Peel pineapple, remove eyes then cut into half lengthways.
Now cut these lengths into eight lengths. Remove centre core.
Line a shallow baking pan or dish with foil. Place pineapple into this, sprinkle with sugar, bitters and rum.
Grill or broil until pineapple turns brownish and sugar starts to bubble and caramelise.
Serve warm as is or with ice cream.
Serves 6 to 8
Passion fruit soufflé in crepes
½ cup all-purpose flour
¼ tsp grated nutmeg
1 tbs sugar
¼ cup each milk and water
1 tbs rum
1 egg and one egg yolk
1½ tbs melted butter
1 tsp vanilla
pinch grated nutmeg
Place flour, nutmeg and sugar in a mixing bowl, whisk in milk and water and rum until smooth, add eggs and continue whisking until smooth, add melted butter and combine. Cover and rest for one hour in the refrigerator.
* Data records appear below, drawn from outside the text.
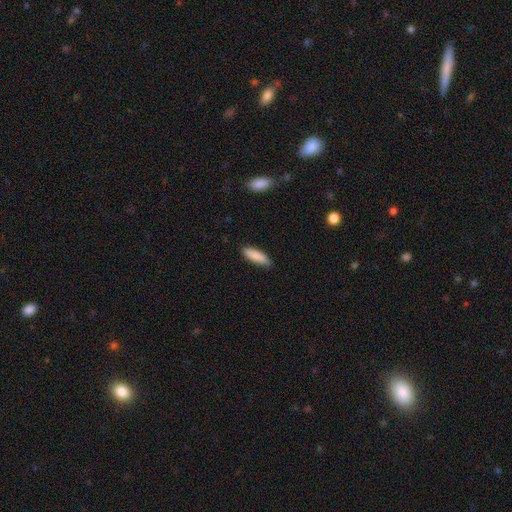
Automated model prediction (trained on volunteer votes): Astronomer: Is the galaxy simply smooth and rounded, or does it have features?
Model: smooth — 86%.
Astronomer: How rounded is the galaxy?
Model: in between — 51% (runner-up: cigar-shaped, 47%).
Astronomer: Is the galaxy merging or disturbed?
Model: none — 79%.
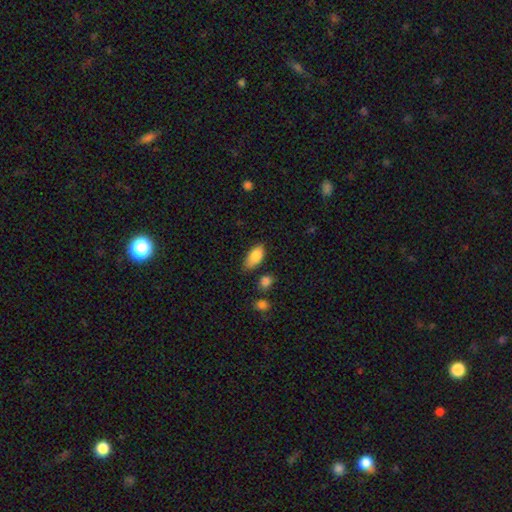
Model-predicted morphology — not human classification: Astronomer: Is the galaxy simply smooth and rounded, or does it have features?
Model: smooth — 85%.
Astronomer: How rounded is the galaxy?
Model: in between — 91%.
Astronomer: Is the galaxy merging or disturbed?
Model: none — 64%.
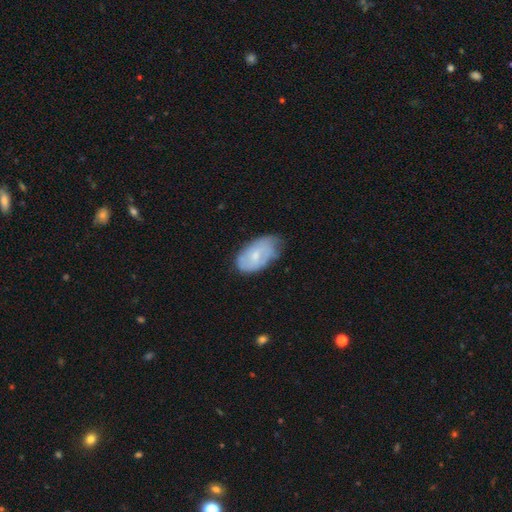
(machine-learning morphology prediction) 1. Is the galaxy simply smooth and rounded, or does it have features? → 54% smooth, 39% featured or disk, 7% star or artifact.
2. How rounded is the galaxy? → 94% in between, 4% round, 2% cigar-shaped.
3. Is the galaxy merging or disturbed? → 54% none, 36% minor disturbance, 8% major disturbance, 2% merger.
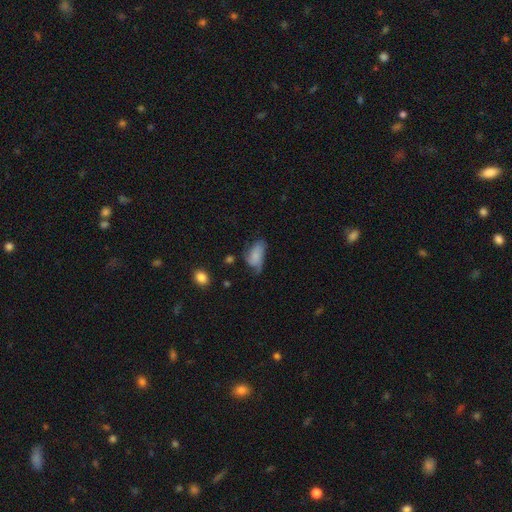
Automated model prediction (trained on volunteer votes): The model was most divided on "merging" (2-way tie): minor disturbance: 35%, none: 35%, major disturbance: 26%, merger: 4%. More confident: how rounded — in between (90%); smooth or featured — smooth (61%).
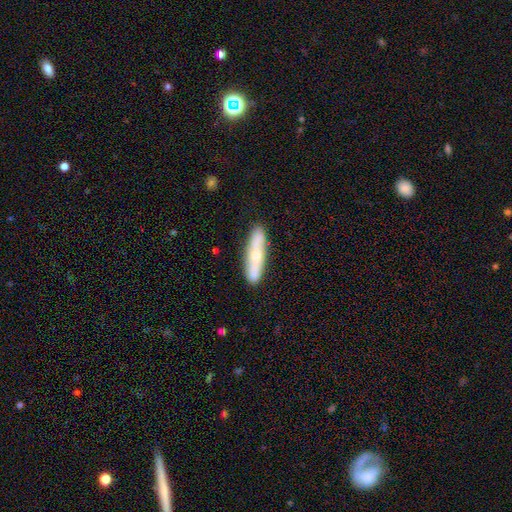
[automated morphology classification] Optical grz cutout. It shows a smooth galaxy with no disk features (50%). Merging: none (86%).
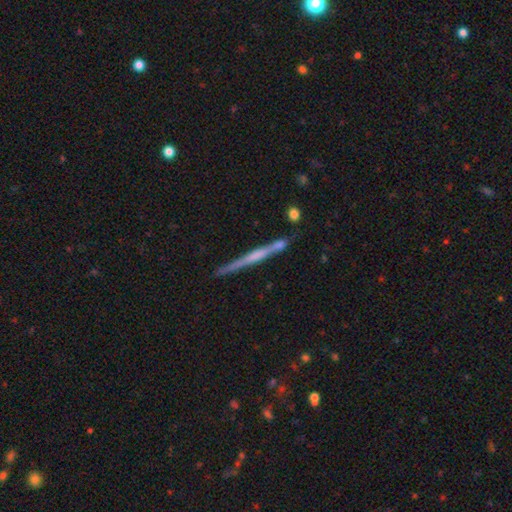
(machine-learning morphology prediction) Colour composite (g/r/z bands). It shows a featured or disk galaxy (62%) viewed edge-on (97%) with no central bulge (52%). Merging: none (78%).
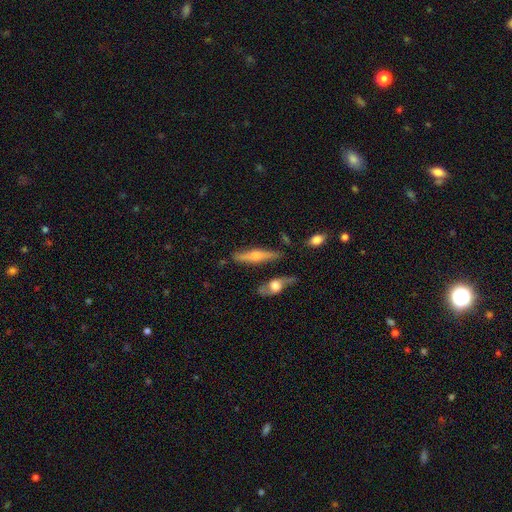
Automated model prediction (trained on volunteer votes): This appears to be a featured or disk galaxy (57%) viewed edge-on (92%) with a rounded central bulge (90%). Merging: none (78%).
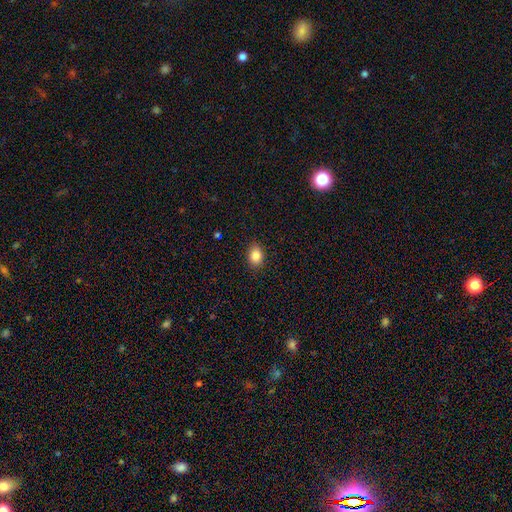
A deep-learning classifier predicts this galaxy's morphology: A smooth galaxy with no disk features (85%) that is in between round and cigar-shaped (70%). Merging: none (88%).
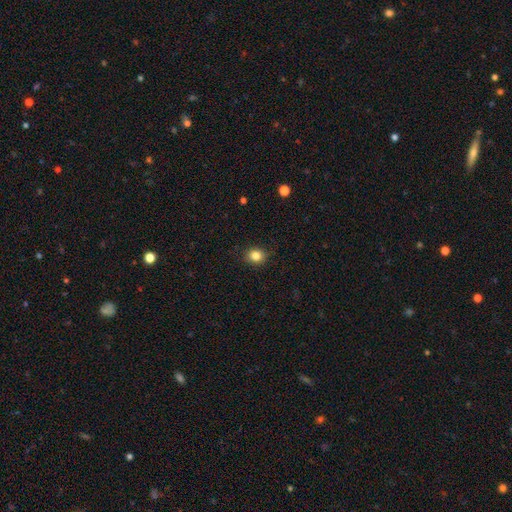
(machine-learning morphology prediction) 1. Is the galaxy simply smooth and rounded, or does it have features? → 84% smooth, 11% star or artifact, 5% featured or disk.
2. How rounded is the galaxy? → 70% round, 29% in between, 1% cigar-shaped.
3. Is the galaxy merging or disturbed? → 89% none, 8% minor disturbance, 2% major disturbance, 1% merger.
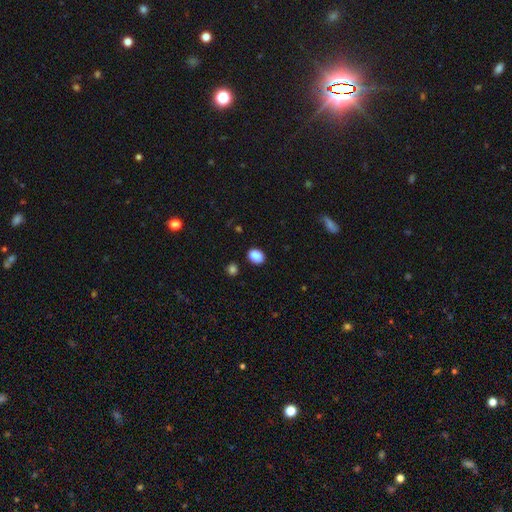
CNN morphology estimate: smooth_or_featured: smooth (p=0.88) [alt: star or artifact p=0.09]
how_rounded: in between (p=0.65) [alt: round p=0.34]
merging: none (p=0.88) [alt: minor disturbance p=0.08]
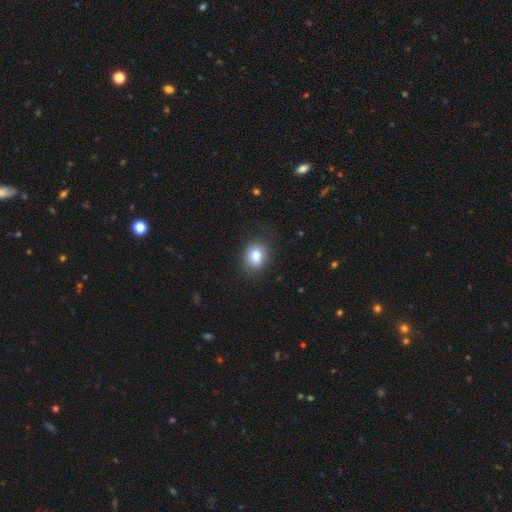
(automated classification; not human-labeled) Smooth or featured? smooth (82%)
How rounded? round (57%)
Merging? none (84%)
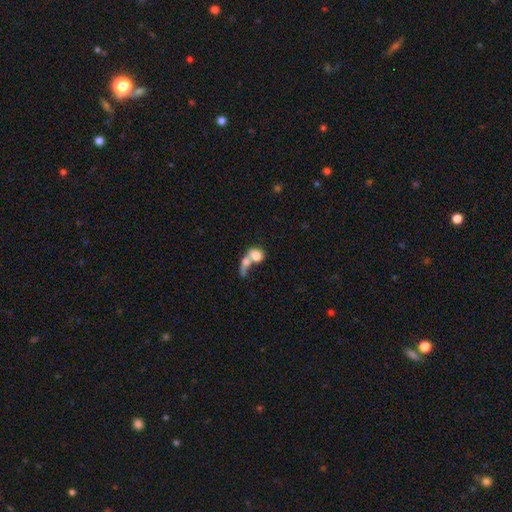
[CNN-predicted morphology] The model was most divided on "how rounded": round: 49%, in between: 48%, cigar-shaped: 3%. More confident: merging — merger (72%); smooth or featured — smooth (72%).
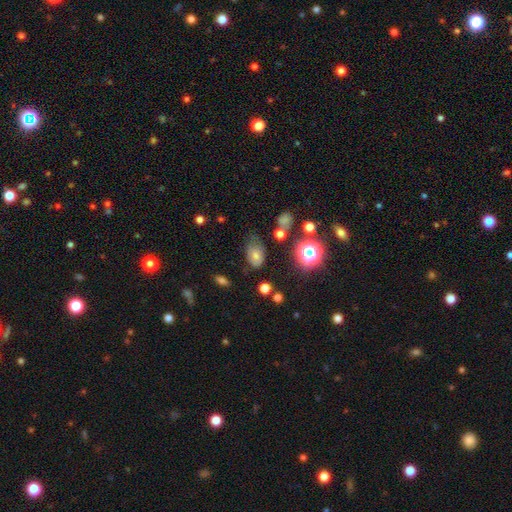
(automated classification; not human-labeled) A smooth galaxy with no disk features (68%) that is in between round and cigar-shaped (83%). Merging: none (51%).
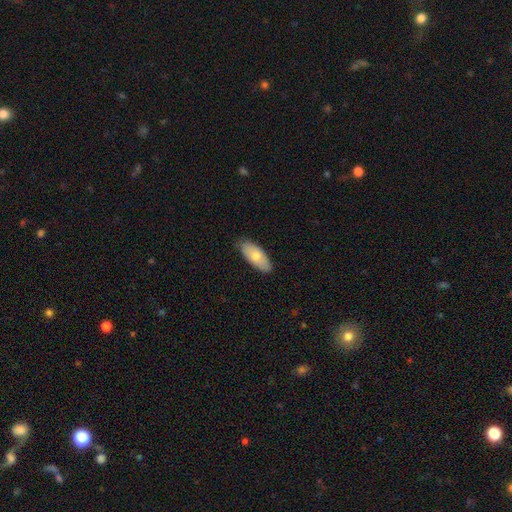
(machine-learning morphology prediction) Overall: smooth (73%). How rounded: in between (85%). Merging: none (80%).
Heat a non-stick frying pan and pour crepe batter by ¼ cup measures, tilt pan and distribute batter so that it covers the base of the pan completely, pour off any excess batter.
Cook until batter is almost transparent, flip over when bubbles appear, cook for a few seconds more and remove, repeat for others.
Makes 6 crepes.
For the passion soufflé:
4 egg yolks
⅔ cup granulated sugar
1 cup full milk
1 tsp vanilla
4 egg whites
¼ tsp cream of tartar
⅓ cup passion fruit puree
½ cup sifted icing sugar.
Beat the yolks with ⅓ cup sugar add milk and vanilla and warm over low heat until thick, remove.
Beat whites with cream of tartar until frothy, add the rest of sugar and beat to soft peak stage.
Add some egg whites to the cooled custard then add the custard mixture to the egg whites, fold to incorporate. Fold in passion fruit puree.
Just before serving:
Preheat oven to 400F
Place crepes onto a greased baking tray or a prepared oven proof dish, spoon some soufflé onto one half of the crepe, fold over and place into oven, cook until lightly browned and puffed, about 5 minutes, remove and generously dust with icing sugar and serve immediately.